* What the task requires *
Copy out the rows starting at the one containing "table_cell Įgyvendinti aktyvios" and ending at the one containing "972, 1482, 1068]", with both of those rows included, character for character.

* Entries provided *

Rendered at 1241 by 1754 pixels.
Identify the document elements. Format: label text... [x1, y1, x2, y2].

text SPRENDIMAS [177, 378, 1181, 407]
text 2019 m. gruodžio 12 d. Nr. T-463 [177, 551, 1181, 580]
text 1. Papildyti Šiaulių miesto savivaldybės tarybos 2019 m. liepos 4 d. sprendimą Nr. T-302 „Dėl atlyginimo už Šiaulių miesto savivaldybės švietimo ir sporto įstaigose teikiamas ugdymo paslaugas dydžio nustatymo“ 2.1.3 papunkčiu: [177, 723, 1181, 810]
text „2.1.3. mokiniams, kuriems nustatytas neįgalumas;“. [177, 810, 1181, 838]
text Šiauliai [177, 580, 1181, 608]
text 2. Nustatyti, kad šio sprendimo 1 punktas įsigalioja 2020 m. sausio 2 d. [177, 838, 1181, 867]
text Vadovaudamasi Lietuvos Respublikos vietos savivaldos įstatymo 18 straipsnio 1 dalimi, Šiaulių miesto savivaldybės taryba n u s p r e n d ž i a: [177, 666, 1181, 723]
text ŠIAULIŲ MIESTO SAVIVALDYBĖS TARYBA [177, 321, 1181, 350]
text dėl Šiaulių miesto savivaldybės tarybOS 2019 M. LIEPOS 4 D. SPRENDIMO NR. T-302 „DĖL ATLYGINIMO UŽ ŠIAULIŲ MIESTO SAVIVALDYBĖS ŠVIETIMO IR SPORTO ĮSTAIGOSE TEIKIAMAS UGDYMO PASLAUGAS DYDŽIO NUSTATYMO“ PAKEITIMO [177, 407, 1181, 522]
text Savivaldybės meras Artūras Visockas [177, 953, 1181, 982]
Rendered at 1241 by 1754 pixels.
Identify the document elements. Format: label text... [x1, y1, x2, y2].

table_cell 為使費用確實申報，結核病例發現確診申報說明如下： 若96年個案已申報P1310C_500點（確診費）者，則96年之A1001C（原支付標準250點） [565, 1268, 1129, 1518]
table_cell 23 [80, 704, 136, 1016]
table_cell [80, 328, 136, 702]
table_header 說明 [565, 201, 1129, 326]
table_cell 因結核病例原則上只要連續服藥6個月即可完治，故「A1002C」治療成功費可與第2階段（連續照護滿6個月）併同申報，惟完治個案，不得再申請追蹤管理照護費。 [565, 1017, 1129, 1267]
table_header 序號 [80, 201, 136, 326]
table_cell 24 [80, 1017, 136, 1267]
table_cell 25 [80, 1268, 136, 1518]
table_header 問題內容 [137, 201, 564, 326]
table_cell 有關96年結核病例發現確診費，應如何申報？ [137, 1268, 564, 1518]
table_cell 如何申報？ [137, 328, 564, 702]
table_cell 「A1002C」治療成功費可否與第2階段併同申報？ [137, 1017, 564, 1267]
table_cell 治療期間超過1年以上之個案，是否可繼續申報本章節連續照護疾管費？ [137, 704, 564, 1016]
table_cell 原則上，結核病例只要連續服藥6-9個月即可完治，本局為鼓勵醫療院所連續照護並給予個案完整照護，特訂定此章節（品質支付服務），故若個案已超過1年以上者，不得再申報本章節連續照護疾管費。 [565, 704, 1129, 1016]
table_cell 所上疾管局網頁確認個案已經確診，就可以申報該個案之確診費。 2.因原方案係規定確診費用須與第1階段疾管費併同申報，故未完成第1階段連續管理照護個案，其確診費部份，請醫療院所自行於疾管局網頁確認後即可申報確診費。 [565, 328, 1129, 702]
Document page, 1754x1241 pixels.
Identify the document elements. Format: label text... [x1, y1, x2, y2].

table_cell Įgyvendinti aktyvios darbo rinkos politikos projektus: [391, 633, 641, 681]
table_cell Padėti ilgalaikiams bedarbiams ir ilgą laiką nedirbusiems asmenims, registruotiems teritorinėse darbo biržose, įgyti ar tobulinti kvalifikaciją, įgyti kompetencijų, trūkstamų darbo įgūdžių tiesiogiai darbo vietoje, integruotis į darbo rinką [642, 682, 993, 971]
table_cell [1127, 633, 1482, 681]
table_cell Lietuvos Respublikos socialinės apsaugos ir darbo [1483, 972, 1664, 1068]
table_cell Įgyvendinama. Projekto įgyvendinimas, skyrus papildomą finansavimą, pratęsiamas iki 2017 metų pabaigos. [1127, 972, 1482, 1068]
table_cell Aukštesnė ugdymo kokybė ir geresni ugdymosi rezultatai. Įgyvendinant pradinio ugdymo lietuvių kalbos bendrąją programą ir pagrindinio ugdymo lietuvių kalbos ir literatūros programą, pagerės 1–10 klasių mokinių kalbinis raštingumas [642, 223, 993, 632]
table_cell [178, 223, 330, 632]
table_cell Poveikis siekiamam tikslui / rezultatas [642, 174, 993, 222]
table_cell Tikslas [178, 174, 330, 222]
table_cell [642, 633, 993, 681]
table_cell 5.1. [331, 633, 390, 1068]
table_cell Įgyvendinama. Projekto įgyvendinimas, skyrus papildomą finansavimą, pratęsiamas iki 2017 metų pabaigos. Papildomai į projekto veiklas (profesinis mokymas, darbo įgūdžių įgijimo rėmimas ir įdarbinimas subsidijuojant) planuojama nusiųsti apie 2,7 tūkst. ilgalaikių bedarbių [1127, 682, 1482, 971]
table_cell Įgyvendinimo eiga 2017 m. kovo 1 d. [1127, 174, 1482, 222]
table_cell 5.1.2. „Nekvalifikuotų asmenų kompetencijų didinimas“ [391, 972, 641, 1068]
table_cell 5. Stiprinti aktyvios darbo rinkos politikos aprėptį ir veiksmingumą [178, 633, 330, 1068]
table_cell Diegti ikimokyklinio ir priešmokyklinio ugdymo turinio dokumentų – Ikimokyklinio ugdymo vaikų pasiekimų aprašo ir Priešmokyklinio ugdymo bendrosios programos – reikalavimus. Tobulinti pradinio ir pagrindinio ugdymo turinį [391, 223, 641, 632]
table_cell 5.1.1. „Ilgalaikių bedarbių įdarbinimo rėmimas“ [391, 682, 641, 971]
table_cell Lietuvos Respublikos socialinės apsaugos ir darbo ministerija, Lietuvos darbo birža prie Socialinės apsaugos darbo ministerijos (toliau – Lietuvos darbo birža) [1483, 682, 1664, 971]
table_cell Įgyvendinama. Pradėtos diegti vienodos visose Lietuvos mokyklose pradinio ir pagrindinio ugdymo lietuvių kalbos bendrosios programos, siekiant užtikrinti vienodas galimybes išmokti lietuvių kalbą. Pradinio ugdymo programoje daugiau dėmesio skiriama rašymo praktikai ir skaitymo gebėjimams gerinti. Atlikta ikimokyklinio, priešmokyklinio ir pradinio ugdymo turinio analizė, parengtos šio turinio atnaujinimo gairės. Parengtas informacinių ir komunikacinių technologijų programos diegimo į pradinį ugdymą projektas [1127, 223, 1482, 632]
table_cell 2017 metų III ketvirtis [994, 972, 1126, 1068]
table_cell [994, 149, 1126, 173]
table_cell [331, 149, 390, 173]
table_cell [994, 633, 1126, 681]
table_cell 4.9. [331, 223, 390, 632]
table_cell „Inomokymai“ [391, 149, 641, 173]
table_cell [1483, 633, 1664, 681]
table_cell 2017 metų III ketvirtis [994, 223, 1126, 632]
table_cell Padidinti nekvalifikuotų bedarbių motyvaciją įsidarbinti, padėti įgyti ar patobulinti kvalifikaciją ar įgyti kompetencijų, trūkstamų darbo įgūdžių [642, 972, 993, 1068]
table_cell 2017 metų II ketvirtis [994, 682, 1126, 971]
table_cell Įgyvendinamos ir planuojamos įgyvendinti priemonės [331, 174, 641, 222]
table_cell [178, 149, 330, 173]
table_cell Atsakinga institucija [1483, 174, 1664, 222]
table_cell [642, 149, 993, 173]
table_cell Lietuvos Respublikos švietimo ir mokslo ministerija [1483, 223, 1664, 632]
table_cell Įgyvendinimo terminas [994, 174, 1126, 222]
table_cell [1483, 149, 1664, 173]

* Exercise solution *
table_cell Įgyvendinti aktyvios darbo rinkos politikos projektus: [391, 633, 641, 681]
table_cell Padėti ilgalaikiams bedarbiams ir ilgą laiką nedirbusiems asmenims, registruotiems teritorinėse darbo biržose, įgyti ar tobulinti kvalifikaciją, įgyti kompetencijų, trūkstamų darbo įgūdžių tiesiogiai darbo vietoje, integruotis į darbo rinką [642, 682, 993, 971]
table_cell [1127, 633, 1482, 681]
table_cell Lietuvos Respublikos socialinės apsaugos ir darbo [1483, 972, 1664, 1068]
table_cell Įgyvendinama. Projekto įgyvendinimas, skyrus papildomą finansavimą, pratęsiamas iki 2017 metų pabaigos. [1127, 972, 1482, 1068]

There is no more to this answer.